Norman Podhoretz in Commentary:
The regimes that richly deserve to be overthrown and replaced are not confined to the three singled-out members of the axis of evil. At a minimum, the axis should extend to Syria and Lebanon and Libya, as well as "friends" of America like the Saudi royal family and Egypt's Hosni Mubarak, along with the Palestinian Authority, whether headed by Ararat or one of his henchmen.


February 10, 2003

It is understandable that people in positions like Feith's and Cambone's have to speak very carefully. One can, however, get a sense from other sources of at least one version of a remade Middle East. Lately, Washington hawk-watchers have been passing around a document called "A Clean Break: A New Strategy for Securing the Realm," which was written in 1996, by an eight-member committee, as advice for Benjamin Netanyahu, the newly elected Israeli Prime Minister. The head of the committee was Richard Perle, who is probably Washington's leading vocal advocate of regime change in Iraq; another committee member was Douglas Feith. The title refers to a foreign policy for Israel that would deëmphasize the peace process between the Israelis and the Palestinians and move "to a traditional concept of strategy based on balance of power."


February 20, 2003

In the eyes of the prime minister, the war in Iraq is an opportunity to change the balance of power in the area. Sharon proposes a division of labor: Israel will take care of Arafat. America will smash the sources of Arab power: terrorism, missiles and weapons of mass destruction. Sharon reminds U.S. visitors that a victory in Iraq won't solve all the problems in the region and that Syria, Libya and Iran have to be dealt with. This week, Undersecretary of State John Bolton visited Jerusalem. He's an administration hawk. There was no sign of any difference of views in the conversations he had with his Jerusalem hosts.


April 3, 2003

In the address to a group of college students, Woolsey described the Cold War as the third world war and said "This fourth world war, I think, will last considerably longer than either World Wars I or II did for us. Hopefully not the full four-plus decades of the Cold War."

Woolsey has been named in news reports as a possible candidate for a key position in the reconstruction of a postwar Iraq.

He said the new war is actually against three enemies: the religious rulers of Iran, the "fascists" of Iraq and Syria, and Islamic extremists like al Qaeda.

Supplied data =
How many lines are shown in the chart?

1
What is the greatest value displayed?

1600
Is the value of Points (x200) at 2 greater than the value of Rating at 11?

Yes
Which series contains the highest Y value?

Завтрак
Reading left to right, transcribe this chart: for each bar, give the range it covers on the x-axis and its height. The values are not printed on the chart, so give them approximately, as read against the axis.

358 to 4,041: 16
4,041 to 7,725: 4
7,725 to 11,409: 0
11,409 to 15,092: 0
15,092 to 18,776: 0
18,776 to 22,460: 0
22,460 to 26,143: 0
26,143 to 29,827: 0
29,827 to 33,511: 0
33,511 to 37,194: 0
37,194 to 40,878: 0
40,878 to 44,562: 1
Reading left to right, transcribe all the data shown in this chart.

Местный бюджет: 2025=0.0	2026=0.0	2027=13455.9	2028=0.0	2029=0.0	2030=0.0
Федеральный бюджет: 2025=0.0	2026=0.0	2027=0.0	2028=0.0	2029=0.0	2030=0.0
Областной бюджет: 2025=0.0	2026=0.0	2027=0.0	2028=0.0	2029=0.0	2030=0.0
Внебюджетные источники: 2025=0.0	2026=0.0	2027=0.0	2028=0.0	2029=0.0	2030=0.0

Your tasks =
**A.** In the excerpts on Middle East regime change, rewrite the paragraph beginning "In the eyes of the prime minister" as a short bulleted list that keeps its main facts.
**B.** Carry on the excerpts on Middle East regime change from the sentence about Woolsey's three enemies.

Task-by-task answers =
**A.**
- Sharon sees the war in Iraq as a chance to change the balance of power in the area.
- He proposes a division of labor: Israel will deal with Arafat, and America will smash the sources of Arab power (terrorism, missiles and weapons of mass destruction).
- He tells U.S. visitors that a victory in Iraq won't solve all the region's problems and that Syria, Libya and Iran must also be dealt with.
- This week, Undersecretary of State John Bolton, an administration hawk, visited Jerusalem.
- His conversations with his Jerusalem hosts showed no sign of any difference of views.

**B.**
Woolsey told the audience of about 300, most of whom are students at the University of California at Los Angeles, that all three enemies have waged war against the United States for several years but the United States has just "finally noticed."

"As we move toward a new Middle East," Woolsey said, "over the years and, I think, over the decades to come ... we will make a lot of people very nervous."


April 12, 2003

In an interview with editors of the International Herald Tribune, Perle said that the threat posed by terrorists he described as "feverishly" looking for weapons to kill as many Americans as possible obliged the United States to follow a strategy of preemptive war in its own defense.

Asked if this meant it would go after other countries after Iraq, he replied: "If next means who will next experience the 3d Army Division or the 82d Airborne, that's the wrong question. If the question is who poses a threat that the United States deal with, then that list is well known. It's Iran. It's North Korea. It's Syria. It's Libya, and I could go on."


July 16, 2003

U.S. officials said Bolton was prepared to tell members of a House International Relations subcommittee that Syria's development of biological, chemical and nuclear weapons had progressed to where they posed a threat to the region's stability.

The CIA and other intelligence agencies said that assessment was exaggerated, sources said.



Where do these Democratic conspiracy nuts get their ridiculous ideas? Nothing could be more ridiculous than the idea that somebody in the Pentagon was drawing up plans to invade a number of other countries in the mideat after Iraq. General Clark obviously needs medication or worse. He's out of his mind.